This drill will help teach your students proper running form and will help increase their balance. Have your students stand far enough apart from each other that they do not touch when the spread their arms out wide. Show students proper running form, including arms bent at a 90-degree angle and how to pump the arms and legs opposite of each other. Ask the students to begin running in place, using proper form. Blow your whistle, which will signal that your students are to freeze in their running position, balancing on one foot with other foot raised. Blow the whistle again and repeat the drill several more times.
The more your students run, the more exercise they will get and the faster they will become. This drill encourages your students to run as fast as they can to collect as many balls as they can. Spread a large number of small balls, such as golf balls, around a field. Have your students line up on one end of the field. Place a small bucket behind each student. On your mark, the students run out, pick up one ball and return it to their bucket. Play continues until all the balls have been collected, but they must be picked up one at a time. If you make it a competition, the player with the most balls in his bucket at the end is the winner.
Relay races are an effective way to build running skills, and they also provide a good workout for children. Choose an object that the children will pass to one another during the relay. A small ball, bean bag or baton will work well. Divide your students up into two teams. Divide each team into two groups and have them line up, facing each other, on opposite ends of the play area. Blow the whistle and have the first student in each team, holding the ball or other object, run to the opposite line, pass off the object and then go to the end of the line. Continue until all students have had a chance to run. The winner is the team who finishes first. Increase the challenge by having the students run backwards, in slow motion or as fast as they can.

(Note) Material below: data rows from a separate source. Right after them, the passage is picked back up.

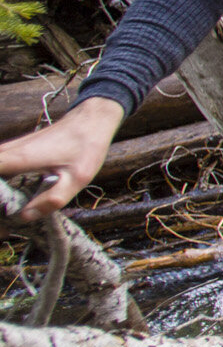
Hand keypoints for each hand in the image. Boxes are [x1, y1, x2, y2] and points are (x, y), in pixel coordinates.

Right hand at [0, 97, 124, 223]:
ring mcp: (8, 150)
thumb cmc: (85, 147)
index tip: (1, 217)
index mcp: (18, 159)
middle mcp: (7, 152)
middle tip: (3, 224)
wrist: (89, 121)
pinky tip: (9, 201)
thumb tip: (25, 217)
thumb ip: (52, 199)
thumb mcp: (77, 178)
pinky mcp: (12, 152)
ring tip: (5, 219)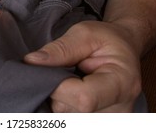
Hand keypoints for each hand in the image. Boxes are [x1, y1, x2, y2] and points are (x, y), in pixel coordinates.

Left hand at [24, 20, 141, 111]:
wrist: (123, 48)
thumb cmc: (106, 39)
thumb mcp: (84, 33)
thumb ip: (60, 49)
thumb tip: (31, 61)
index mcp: (122, 83)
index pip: (83, 98)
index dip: (58, 86)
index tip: (47, 69)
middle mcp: (121, 109)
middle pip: (71, 110)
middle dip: (56, 90)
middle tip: (61, 69)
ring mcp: (111, 120)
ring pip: (66, 117)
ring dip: (59, 97)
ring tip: (69, 78)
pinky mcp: (99, 122)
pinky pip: (69, 118)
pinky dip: (63, 104)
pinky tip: (69, 90)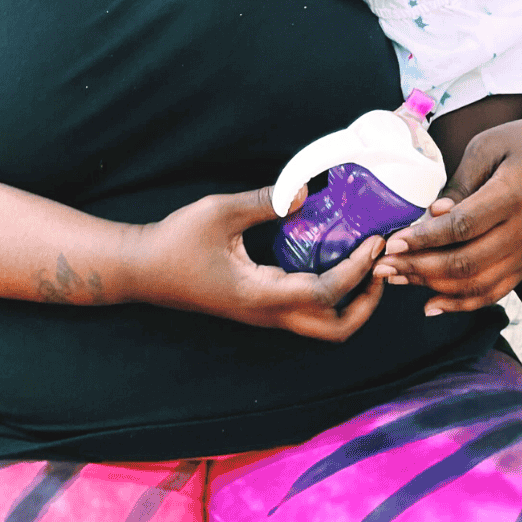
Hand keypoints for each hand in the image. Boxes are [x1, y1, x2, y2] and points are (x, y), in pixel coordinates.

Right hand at [128, 185, 386, 341]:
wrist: (141, 270)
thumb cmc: (175, 241)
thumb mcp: (219, 211)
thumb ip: (265, 201)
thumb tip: (307, 192)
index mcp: (259, 296)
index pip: (323, 294)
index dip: (356, 270)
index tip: (375, 241)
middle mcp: (267, 313)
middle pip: (335, 330)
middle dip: (367, 303)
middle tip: (380, 266)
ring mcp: (265, 312)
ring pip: (322, 323)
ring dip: (353, 299)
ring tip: (368, 261)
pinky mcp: (261, 304)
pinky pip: (308, 307)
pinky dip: (333, 291)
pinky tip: (337, 256)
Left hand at [374, 115, 521, 314]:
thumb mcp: (489, 147)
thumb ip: (460, 184)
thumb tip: (432, 216)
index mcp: (514, 194)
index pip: (462, 226)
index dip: (424, 238)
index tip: (391, 242)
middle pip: (466, 262)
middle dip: (418, 268)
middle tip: (384, 266)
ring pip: (477, 283)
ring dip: (433, 287)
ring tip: (398, 280)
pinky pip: (494, 293)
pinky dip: (461, 304)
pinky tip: (431, 305)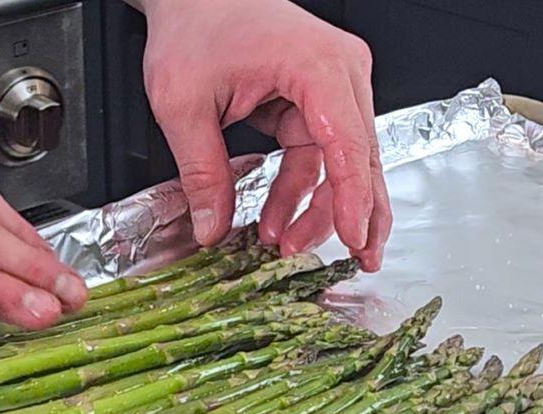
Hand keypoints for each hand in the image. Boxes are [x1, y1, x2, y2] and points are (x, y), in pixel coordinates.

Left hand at [134, 0, 390, 270]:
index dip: (352, 199)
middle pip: (360, 158)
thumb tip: (211, 226)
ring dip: (320, 209)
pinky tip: (279, 221)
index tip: (354, 239)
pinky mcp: (318, 102)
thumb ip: (201, 170)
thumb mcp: (183, 102)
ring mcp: (334, 87)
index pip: (347, 144)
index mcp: (317, 65)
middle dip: (355, 215)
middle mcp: (340, 73)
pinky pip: (319, 156)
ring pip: (343, 164)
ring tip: (289, 246)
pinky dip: (302, 190)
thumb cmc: (197, 21)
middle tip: (357, 261)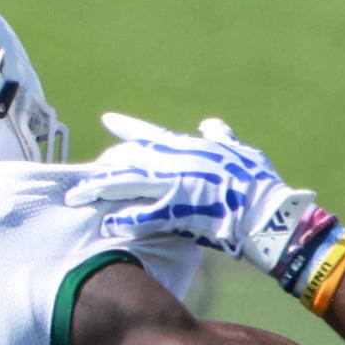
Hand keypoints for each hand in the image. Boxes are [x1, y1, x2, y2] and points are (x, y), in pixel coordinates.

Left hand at [66, 113, 315, 271]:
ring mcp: (175, 185)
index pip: (152, 133)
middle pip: (130, 161)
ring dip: (101, 191)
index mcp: (190, 147)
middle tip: (78, 177)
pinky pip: (144, 216)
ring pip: (128, 184)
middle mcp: (176, 161)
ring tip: (76, 198)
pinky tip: (106, 224)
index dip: (128, 127)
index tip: (108, 120)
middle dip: (103, 169)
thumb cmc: (259, 180)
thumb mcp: (240, 150)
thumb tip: (210, 124)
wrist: (268, 210)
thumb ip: (222, 135)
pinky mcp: (179, 210)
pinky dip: (125, 220)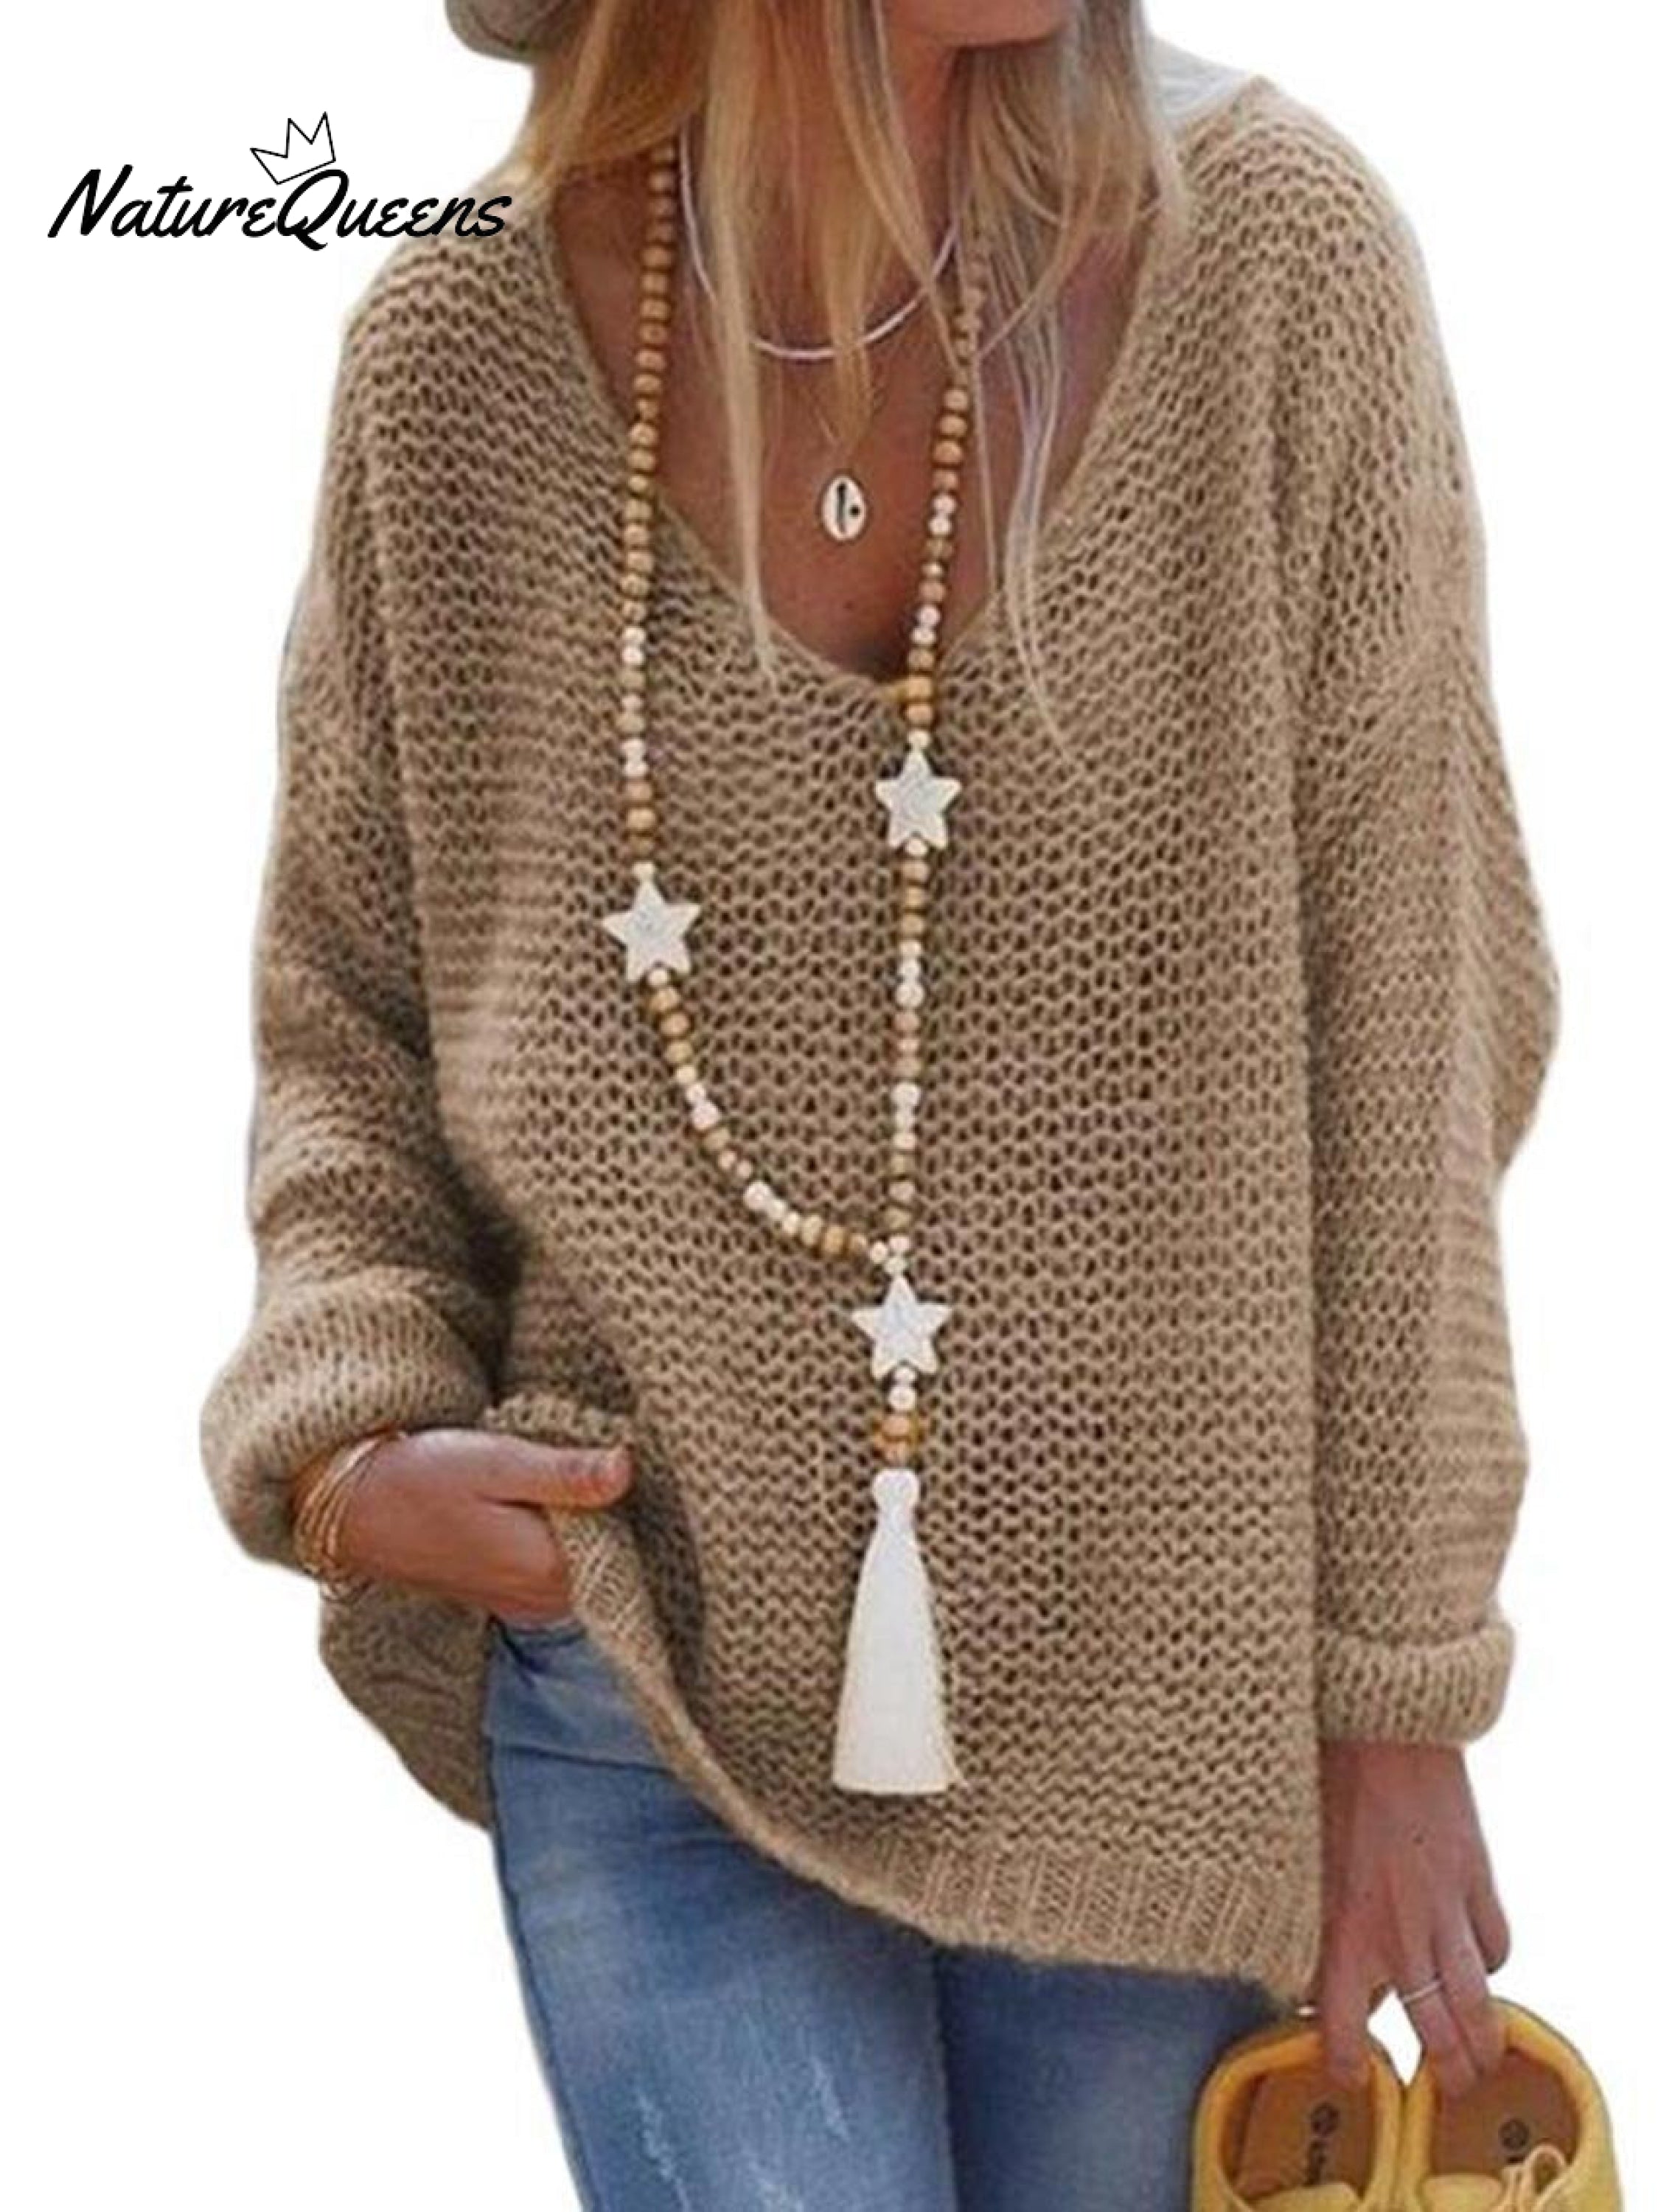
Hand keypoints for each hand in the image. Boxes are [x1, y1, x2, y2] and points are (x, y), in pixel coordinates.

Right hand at [297, 1426, 632, 1622]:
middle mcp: (545, 1599)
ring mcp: (529, 1602)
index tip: (635, 1452)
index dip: (640, 1496)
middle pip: (616, 1554)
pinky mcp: (514, 1593)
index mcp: (548, 1568)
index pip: (630, 1540)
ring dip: (595, 1522)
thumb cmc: (421, 1478)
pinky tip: (558, 1500)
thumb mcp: (496, 1461)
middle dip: (621, 1510)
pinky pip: (565, 1568)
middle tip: (611, 1453)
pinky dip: (571, 1535)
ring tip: (581, 1470)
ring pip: (592, 1561)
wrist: (354, 1508)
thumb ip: (564, 1473)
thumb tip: (626, 1468)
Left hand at [1313, 1738, 1511, 2099]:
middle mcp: (1400, 1932)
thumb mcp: (1292, 1855)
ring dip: (1482, 2041)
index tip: (1346, 2074)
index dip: (1344, 2065)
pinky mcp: (1476, 1876)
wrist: (1378, 1718)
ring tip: (1478, 2057)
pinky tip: (1477, 1960)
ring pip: (1480, 2006)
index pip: (1341, 2029)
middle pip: (1437, 2035)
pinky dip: (1490, 1962)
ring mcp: (1446, 1907)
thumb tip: (1296, 1968)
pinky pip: (1497, 1944)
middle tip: (1442, 2084)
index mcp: (1343, 1929)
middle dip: (1444, 2071)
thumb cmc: (1319, 1774)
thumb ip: (1299, 1918)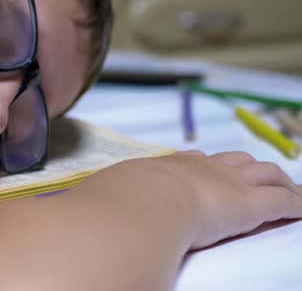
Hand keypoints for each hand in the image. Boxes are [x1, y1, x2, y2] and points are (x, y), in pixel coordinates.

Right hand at [100, 151, 301, 249]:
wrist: (145, 202)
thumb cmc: (124, 198)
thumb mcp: (112, 191)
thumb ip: (107, 195)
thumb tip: (86, 203)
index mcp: (172, 166)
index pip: (196, 160)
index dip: (210, 164)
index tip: (211, 167)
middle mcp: (204, 168)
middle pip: (236, 160)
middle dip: (248, 167)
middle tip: (257, 175)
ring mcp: (229, 183)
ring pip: (265, 173)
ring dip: (277, 180)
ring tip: (287, 189)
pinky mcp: (250, 205)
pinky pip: (281, 202)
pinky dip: (295, 204)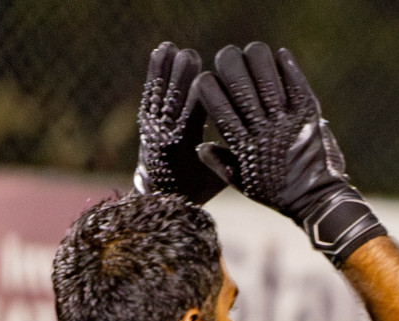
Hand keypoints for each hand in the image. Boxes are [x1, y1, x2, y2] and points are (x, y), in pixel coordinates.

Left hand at [133, 42, 224, 204]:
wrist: (158, 193)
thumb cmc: (197, 186)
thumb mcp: (215, 180)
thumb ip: (228, 162)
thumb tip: (250, 145)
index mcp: (183, 149)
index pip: (191, 120)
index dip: (200, 101)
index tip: (211, 81)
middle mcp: (164, 135)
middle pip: (173, 103)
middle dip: (180, 79)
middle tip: (189, 56)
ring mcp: (153, 125)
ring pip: (160, 94)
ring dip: (167, 71)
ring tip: (176, 49)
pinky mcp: (147, 117)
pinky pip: (151, 91)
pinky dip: (156, 71)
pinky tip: (163, 50)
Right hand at [194, 43, 385, 264]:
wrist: (316, 200)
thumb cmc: (276, 193)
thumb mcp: (243, 183)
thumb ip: (219, 163)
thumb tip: (199, 145)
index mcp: (240, 142)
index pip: (212, 96)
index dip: (207, 82)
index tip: (211, 83)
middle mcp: (260, 128)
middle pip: (236, 76)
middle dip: (229, 60)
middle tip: (232, 60)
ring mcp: (285, 120)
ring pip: (265, 72)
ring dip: (257, 57)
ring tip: (256, 56)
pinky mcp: (308, 115)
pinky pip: (296, 82)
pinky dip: (287, 65)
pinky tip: (280, 56)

Increase your students' speed, agility and endurance with a cone drill. Set up several cones around your playing field, making sure they are spread far enough apart that your students can easily make their way through the course. Demonstrate how you want your students to run through the cones, including what order they must run them. Have the students run the course one or two at a time, and record how quickly they complete the drill. After each student has had a turn, ask each one to run the course again to see if they can beat their first time.